*PROMPT*
Scan the records and identify every line in which the string "begin" occurs, then return those lines.

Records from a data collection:
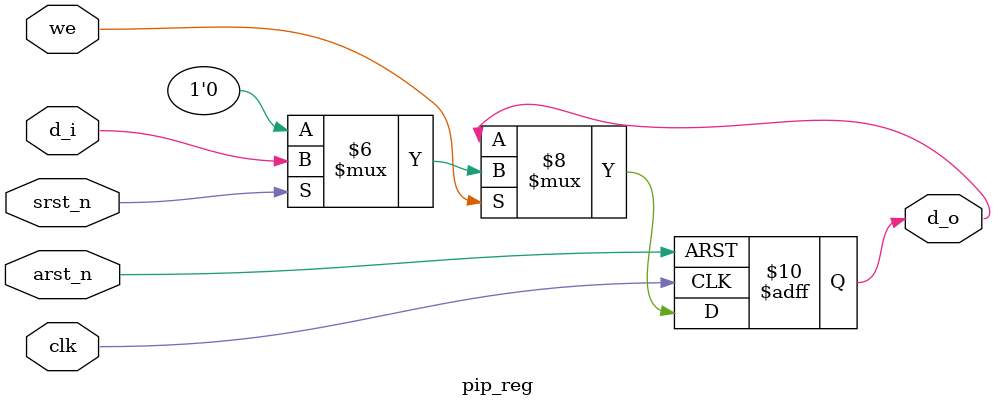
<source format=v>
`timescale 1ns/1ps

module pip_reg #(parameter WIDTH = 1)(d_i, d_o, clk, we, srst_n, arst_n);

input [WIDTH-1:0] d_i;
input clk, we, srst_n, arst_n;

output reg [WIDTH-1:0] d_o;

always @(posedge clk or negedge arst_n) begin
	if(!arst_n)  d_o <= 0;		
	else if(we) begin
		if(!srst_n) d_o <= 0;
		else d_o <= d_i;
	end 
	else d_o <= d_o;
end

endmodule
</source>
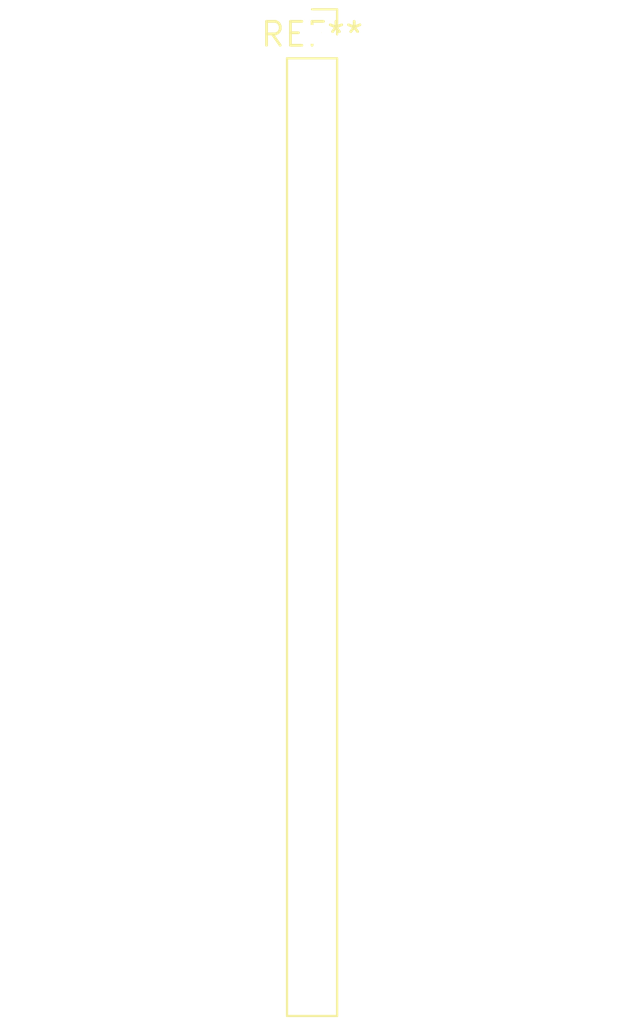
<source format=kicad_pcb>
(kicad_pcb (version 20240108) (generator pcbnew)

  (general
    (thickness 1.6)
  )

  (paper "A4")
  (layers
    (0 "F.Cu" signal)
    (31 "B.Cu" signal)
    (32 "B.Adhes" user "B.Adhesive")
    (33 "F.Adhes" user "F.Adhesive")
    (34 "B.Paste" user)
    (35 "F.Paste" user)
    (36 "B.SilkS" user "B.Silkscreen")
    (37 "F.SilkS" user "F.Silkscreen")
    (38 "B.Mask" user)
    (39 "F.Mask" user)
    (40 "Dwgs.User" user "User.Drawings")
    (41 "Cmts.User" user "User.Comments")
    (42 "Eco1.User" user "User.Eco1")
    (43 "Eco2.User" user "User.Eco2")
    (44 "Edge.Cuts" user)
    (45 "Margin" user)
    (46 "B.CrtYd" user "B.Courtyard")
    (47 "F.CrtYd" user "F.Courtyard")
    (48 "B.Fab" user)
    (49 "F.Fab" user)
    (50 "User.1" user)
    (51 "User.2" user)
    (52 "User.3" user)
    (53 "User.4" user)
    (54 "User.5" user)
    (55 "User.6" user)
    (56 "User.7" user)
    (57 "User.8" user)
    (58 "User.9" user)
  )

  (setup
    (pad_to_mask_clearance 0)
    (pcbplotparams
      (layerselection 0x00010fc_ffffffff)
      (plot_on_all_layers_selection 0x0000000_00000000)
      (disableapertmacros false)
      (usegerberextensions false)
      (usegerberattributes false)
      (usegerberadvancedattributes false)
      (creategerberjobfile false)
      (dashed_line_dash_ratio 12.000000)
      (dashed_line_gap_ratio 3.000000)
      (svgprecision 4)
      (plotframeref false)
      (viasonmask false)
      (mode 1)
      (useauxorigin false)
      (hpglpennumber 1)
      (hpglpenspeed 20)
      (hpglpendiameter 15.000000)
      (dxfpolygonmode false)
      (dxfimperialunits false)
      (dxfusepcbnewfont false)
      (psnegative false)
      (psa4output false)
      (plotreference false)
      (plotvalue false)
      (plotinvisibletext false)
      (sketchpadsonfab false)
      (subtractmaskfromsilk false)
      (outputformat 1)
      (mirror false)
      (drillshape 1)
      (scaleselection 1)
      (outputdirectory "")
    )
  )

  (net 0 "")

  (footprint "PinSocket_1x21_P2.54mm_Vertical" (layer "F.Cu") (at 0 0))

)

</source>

* * *

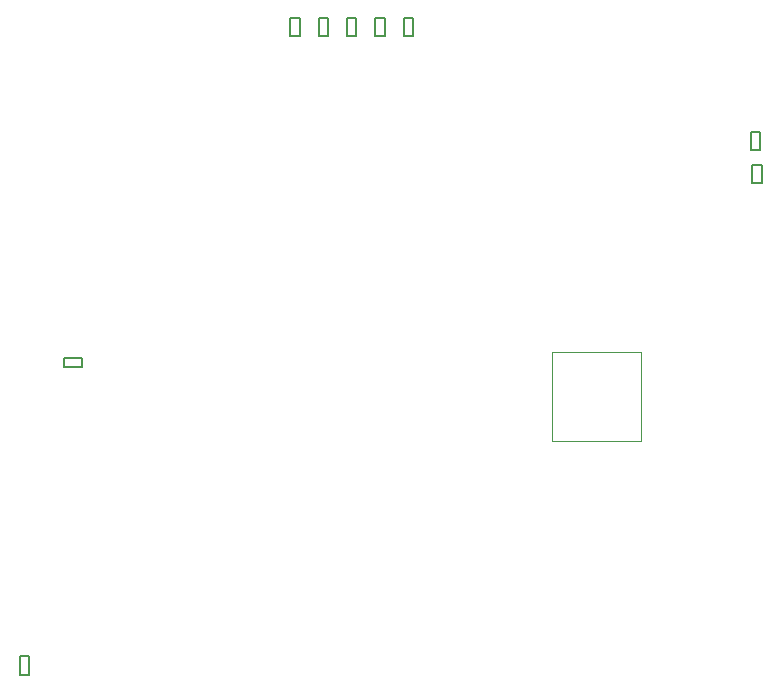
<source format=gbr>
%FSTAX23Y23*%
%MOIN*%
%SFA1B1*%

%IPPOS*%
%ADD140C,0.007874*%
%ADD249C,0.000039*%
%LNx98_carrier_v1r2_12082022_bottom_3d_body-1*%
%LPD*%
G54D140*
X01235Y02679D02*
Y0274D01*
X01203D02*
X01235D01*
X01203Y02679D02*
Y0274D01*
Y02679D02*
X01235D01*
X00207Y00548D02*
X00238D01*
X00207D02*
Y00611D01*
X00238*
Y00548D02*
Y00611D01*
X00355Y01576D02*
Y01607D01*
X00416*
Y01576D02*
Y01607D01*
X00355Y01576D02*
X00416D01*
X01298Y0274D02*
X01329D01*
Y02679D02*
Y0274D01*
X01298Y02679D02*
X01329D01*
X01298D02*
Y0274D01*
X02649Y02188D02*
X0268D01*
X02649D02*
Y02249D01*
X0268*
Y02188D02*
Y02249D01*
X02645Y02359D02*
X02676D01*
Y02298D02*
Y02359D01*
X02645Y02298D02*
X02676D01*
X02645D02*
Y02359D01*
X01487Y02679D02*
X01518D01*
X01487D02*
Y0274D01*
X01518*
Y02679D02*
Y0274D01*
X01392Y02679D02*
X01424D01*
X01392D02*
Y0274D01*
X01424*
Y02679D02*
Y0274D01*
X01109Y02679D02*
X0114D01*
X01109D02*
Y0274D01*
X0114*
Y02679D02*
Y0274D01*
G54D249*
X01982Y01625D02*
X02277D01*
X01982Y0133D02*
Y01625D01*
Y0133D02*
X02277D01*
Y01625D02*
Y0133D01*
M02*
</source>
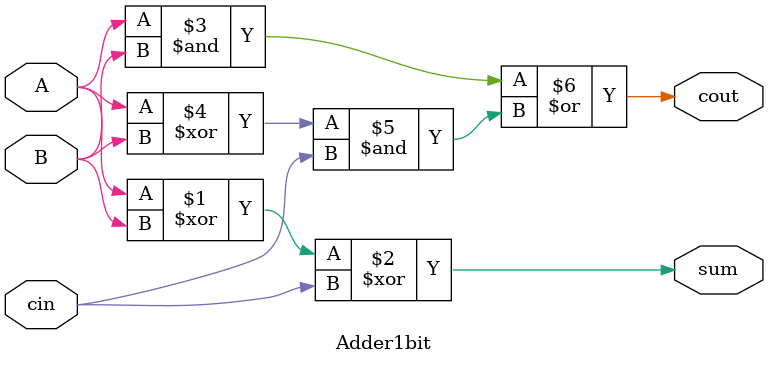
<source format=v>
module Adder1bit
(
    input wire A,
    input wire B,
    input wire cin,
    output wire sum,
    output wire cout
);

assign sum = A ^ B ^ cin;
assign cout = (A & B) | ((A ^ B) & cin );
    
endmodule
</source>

*REPLY*
always @(posedge clk or negedge arst_n) begin
	else if(we) begin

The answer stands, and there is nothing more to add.